[TASK STATEMENT] Render the records below as a Markdown table with the columns "Row" and "Line", one numbered row per line, with blank lines left out.

[DATA UNDER STUDY]

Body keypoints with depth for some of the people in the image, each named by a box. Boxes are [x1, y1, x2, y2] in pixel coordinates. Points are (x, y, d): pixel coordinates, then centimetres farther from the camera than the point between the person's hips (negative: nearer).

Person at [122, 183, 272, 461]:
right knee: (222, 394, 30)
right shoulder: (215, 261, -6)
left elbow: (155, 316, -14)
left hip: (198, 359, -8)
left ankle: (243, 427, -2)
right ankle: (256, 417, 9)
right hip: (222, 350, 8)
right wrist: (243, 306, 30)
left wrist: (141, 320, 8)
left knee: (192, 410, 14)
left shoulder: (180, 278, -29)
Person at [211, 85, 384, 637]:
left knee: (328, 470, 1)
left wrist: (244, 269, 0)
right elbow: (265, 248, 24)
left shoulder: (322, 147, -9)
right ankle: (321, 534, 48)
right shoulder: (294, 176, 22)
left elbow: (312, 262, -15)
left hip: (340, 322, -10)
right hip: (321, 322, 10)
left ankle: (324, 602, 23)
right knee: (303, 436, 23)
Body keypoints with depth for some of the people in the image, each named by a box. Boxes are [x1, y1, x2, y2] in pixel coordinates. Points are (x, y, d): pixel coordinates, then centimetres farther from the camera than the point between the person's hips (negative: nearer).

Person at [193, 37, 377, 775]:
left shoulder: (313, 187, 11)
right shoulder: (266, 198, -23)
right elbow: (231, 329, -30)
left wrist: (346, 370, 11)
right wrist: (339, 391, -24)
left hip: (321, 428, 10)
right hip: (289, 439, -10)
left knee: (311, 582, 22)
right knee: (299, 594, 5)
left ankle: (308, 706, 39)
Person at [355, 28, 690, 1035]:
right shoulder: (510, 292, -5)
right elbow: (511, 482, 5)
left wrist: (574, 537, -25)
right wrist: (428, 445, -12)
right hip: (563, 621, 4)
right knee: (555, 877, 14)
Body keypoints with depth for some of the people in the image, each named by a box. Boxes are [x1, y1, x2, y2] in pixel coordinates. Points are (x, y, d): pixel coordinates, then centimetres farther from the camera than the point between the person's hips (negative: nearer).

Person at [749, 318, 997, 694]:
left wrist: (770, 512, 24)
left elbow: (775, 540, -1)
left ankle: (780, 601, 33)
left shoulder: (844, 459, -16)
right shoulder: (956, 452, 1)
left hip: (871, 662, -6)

[TASK RESPONSE]
| Row | Line |
|---|---|
| 1 | Body keypoints with depth for some of the people in the image, each named by a box. Boxes are [x1, y1, x2, y2] in pixel coordinates. Points are (x, y, d): pixel coordinates, then centimetres farther from the camera than the point between the person's hips (negative: nearer). |
| 2 | Person at [122, 183, 272, 461]: |
| 3 | right knee: (222, 394, 30) |
| 4 | right shoulder: (215, 261, -6) |
| 5 | left elbow: (155, 316, -14) |
| 6 | left hip: (198, 359, -8) |
| 7 | left ankle: (243, 427, -2) |
| 8 | right ankle: (256, 417, 9) |
| 9 | right hip: (222, 350, 8) |
| 10 | right wrist: (243, 306, 30) |
| 11 | left wrist: (141, 320, 8) |
| 12 | left knee: (192, 410, 14) |
| 13 | left shoulder: (180, 278, -29) |
| 14 | Person at [211, 85, 384, 637]: |
| 15 | left knee: (328, 470, 1) |
| 16 | left wrist: (244, 269, 0) |
| 17 | right elbow: (265, 248, 24) |
| 18 | left shoulder: (322, 147, -9) |
| 19 | right ankle: (321, 534, 48) |
| 20 | right shoulder: (294, 176, 22) |
| 21 | left elbow: (312, 262, -15) |
| 22 | left hip: (340, 322, -10) |
| 23 | right hip: (321, 322, 10) |
| 24 | left ankle: (324, 602, 23) |
| 25 | right knee: (303, 436, 23) |
| 26 | Body keypoints with depth for some of the people in the image, each named by a box. Boxes are [x1, y1, x2, y2] in pixel coordinates. Points are (x, y, d): pixel coordinates, then centimetres farther from the camera than the point between the person's hips (negative: nearer). |
| 27 | Person at [193, 37, 377, 775]: |
| 28 | left shoulder: (313, 187, 11) |
| 29 | right shoulder: (266, 198, -23) |
| 30 | right elbow: (231, 329, -30) |
| 31 | left wrist: (346, 370, 11) |
| 32 | right wrist: (339, 391, -24) |
| 33 | left hip: (321, 428, 10) |
| 34 | right hip: (289, 439, -10) |
| 35 | left knee: (311, 582, 22) |
| 36 | right knee: (299, 594, 5) |
| 37 | left ankle: (308, 706, 39) |
| 38 | Person at [355, 28, 690, 1035]: |
| 39 | right shoulder: (510, 292, -5) |
| 40 | right elbow: (511, 482, 5) |
| 41 | left wrist: (574, 537, -25) |
| 42 | right wrist: (428, 445, -12) |
| 43 | right hip: (563, 621, 4) |
| 44 | right knee: (555, 877, 14) |
| 45 | Body keypoints with depth for some of the people in the image, each named by a box. Boxes are [x1, y1, x2, y2] in pixel coordinates. Points are (x, y, d): pixel coordinates, then centimetres farther from the camera than the point between the person's hips (negative: nearer). |
| 46 | Person at [749, 318, 997, 694]: |
| 47 | left wrist: (770, 512, 24) |
| 48 | left elbow: (775, 540, -1) |
| 49 | left ankle: (780, 601, 33) |
| 50 | left shoulder: (844, 459, -16) |
| 51 | right shoulder: (956, 452, 1) |
| 52 | left hip: (871, 662, -6) |